(WORK INSTRUCTION):
The entries that follow should be reproduced exactly, with no images carried over.

(INFORMATION SUPPLIED):
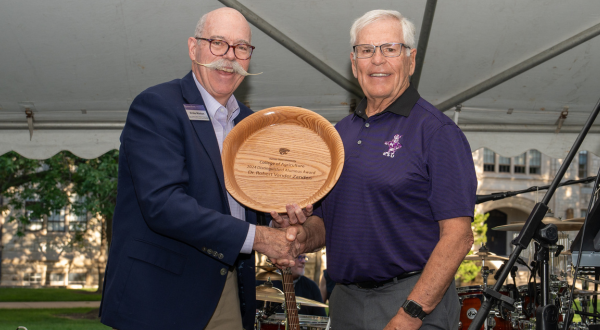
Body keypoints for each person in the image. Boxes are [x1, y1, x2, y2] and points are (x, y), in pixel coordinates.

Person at [99, 8, 308, 330]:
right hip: (161, 295)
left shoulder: (251, 124)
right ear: (193, 47)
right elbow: (163, 204)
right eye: (218, 43)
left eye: (241, 47)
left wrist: (277, 220)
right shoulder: (157, 106)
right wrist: (259, 238)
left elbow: (245, 202)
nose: (229, 57)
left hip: (229, 290)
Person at [272, 9, 476, 330]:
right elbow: (327, 223)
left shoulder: (436, 132)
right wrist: (297, 239)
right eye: (366, 51)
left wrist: (410, 314)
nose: (377, 60)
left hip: (413, 302)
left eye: (389, 49)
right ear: (354, 64)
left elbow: (458, 236)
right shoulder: (338, 135)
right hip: (345, 303)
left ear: (411, 59)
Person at [257, 254, 327, 317]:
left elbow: (321, 319)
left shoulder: (311, 286)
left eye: (304, 257)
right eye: (299, 257)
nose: (303, 261)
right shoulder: (263, 283)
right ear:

(FINAL ANSWER):
Body keypoints for each person in the image. Boxes are [x1, y1, x2, y2] and points are (x, y), in pixel coordinates.

Person at [99, 8, 308, 330]:
right hip: (161, 295)
left shoulder: (251, 124)
right ear: (193, 47)
right elbow: (163, 204)
right eye: (218, 43)
left eye: (241, 47)
left wrist: (277, 220)
right shoulder: (157, 106)
right wrist: (259, 238)
left elbow: (245, 202)
nose: (229, 57)
left hip: (229, 290)
Person at [272, 9, 476, 330]:
right elbow: (327, 223)
left shoulder: (436, 132)
right wrist: (297, 239)
right eye: (366, 51)
left wrist: (410, 314)
nose: (377, 60)
left hip: (413, 302)
left eye: (389, 49)
right ear: (354, 64)
left elbow: (458, 236)
right shoulder: (338, 135)
right hip: (345, 303)
left ear: (411, 59)
Person at [257, 254, 327, 317]:
left elbow: (321, 319)
left shoulder: (311, 286)
left eye: (304, 257)
right eye: (299, 257)
nose: (303, 261)
right shoulder: (263, 283)
right ear:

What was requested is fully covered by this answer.